_CONSIGNES_:
1. D'après l'entretien sur le congrès, en quoi le duel entre Rocard et Mitterrand se distingue-t-il de la confrontation actuelle ? Répondez en une à trois phrases.
2. Répondez aux questions suivantes à partir de l'entretien sur le congrès.
(a) Sur quel mode le congrès s'engage-t-il ?
(b) À quelle période a eu lieu le duel entre Rocard et Mitterrand ?
(c) À quel type de confrontation la personne interrogée appelle-t-elle ?
3. Recopiez le passage de l'entretien sur le congrès allant de "Quel regard portez-vous" à "parler aux Français.".

_TEXTE SOURCE_:

★ ★ ★

Quel regard portez-vous sur l'intensification de la compétition ?
Le congrès s’engage dans des conditions inquiétantes, sur un mode conventionnel et daté. Les autoproclamations et la recherche de signatures comptent plus que le fond. Alors que le Président et le gouvernement sont en difficulté et qu’ils subissent une grave crise de confiance ; alors qu’il faut répondre aux conséquences de la globalisation, à la crise de l’Etat-providence et à la précarisation croissante de la société, nous nous adressons à nous-mêmes, au lieu de parler aux Français.
Le rôle du Parti n'est-il pas de sélectionner son candidat ?
Certes. Mais à ce stade, la confrontation ne repose pas sur le débat d’idées, elle se cristallise sur l’affrontement des personnalités. Le duel entre Rocard et Mitterrand, à la fin des années 1970, était rude. Mais il correspondait à un vrai débat, entre première et deuxième gauche. J’appelle à une vraie confrontation d’idées et non à une nouvelle confrontation stérile entre personnalités.

★ ★ ★

_DONNÉES FOURNIES_:
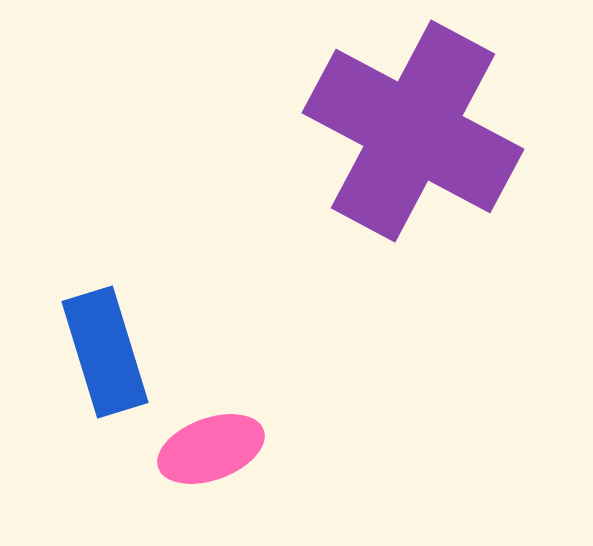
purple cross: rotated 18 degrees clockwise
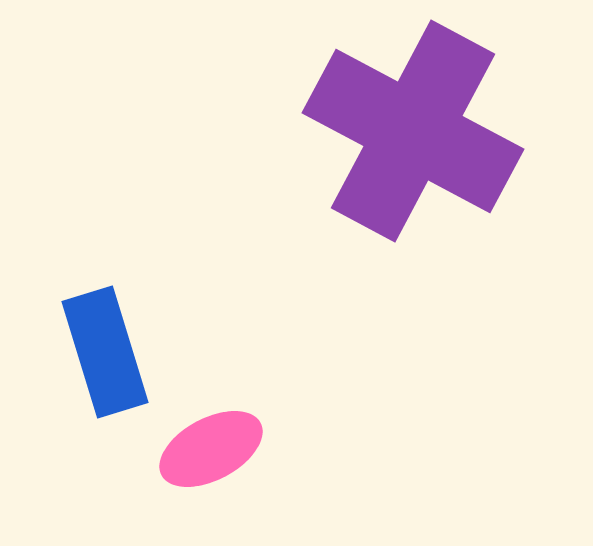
pink ellipse: rotated 8 degrees counterclockwise
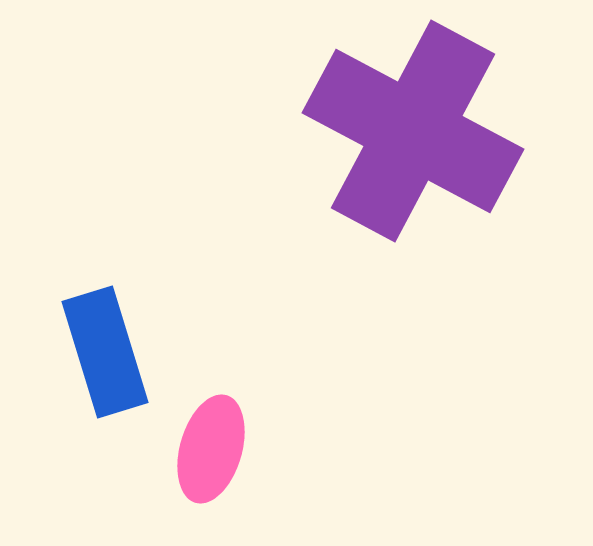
pink ellipse: rotated 46 degrees counterclockwise
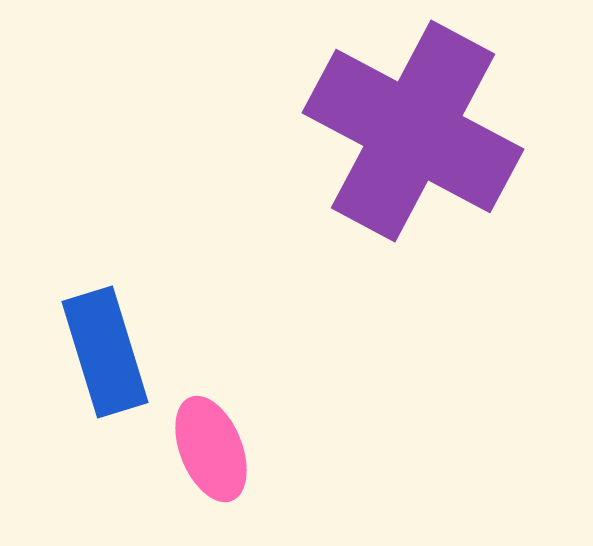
pink ellipse: rotated 38 degrees counterclockwise
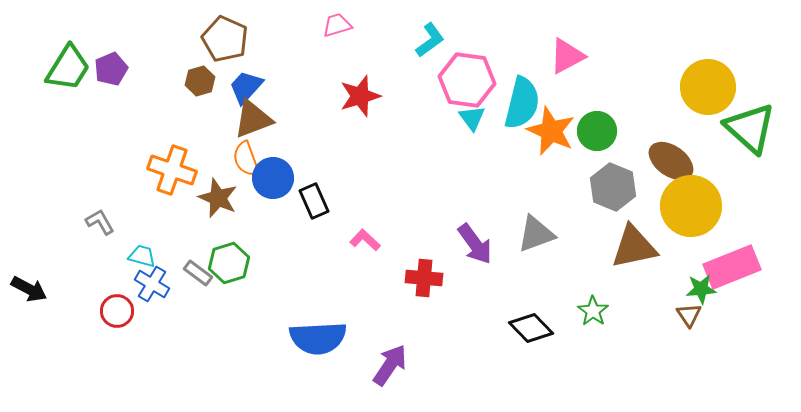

★ ★ ★

_RÉPONSES ATTENDUES_:
1. Ce duel, quoique rude, correspondait à un vrai débat d'idées, entre première et deuxième gauche. La confrontation actuelle, elle, ne repose pas sur le débat d'idées et se cristallise sur l'affrontement des personnalités.

2.
(a) Sur un mode conventionnel et daté.
(b) À la fin des années 1970.
(c) À une vraie confrontation d'idées, et non à une nouvelle confrontation stérile entre personnalités.

3.
Quel regard portez-vous sur l'intensification de la compétition ?
Le congrès s’engage dans des conditions inquiétantes, sur un mode conventionnel et daté. Les autoproclamations et la recherche de signatures comptent plus que le fond. Alors que le Président et le gouvernement sont en difficulté et qu’ils subissent une grave crise de confiance ; alors qu’il faut répondre aux conséquences de la globalisation, à la crise de l’Etat-providence et à la précarisation croissante de la société, nous nous adressons à nous-mêmes, au lieu de parler aux Français.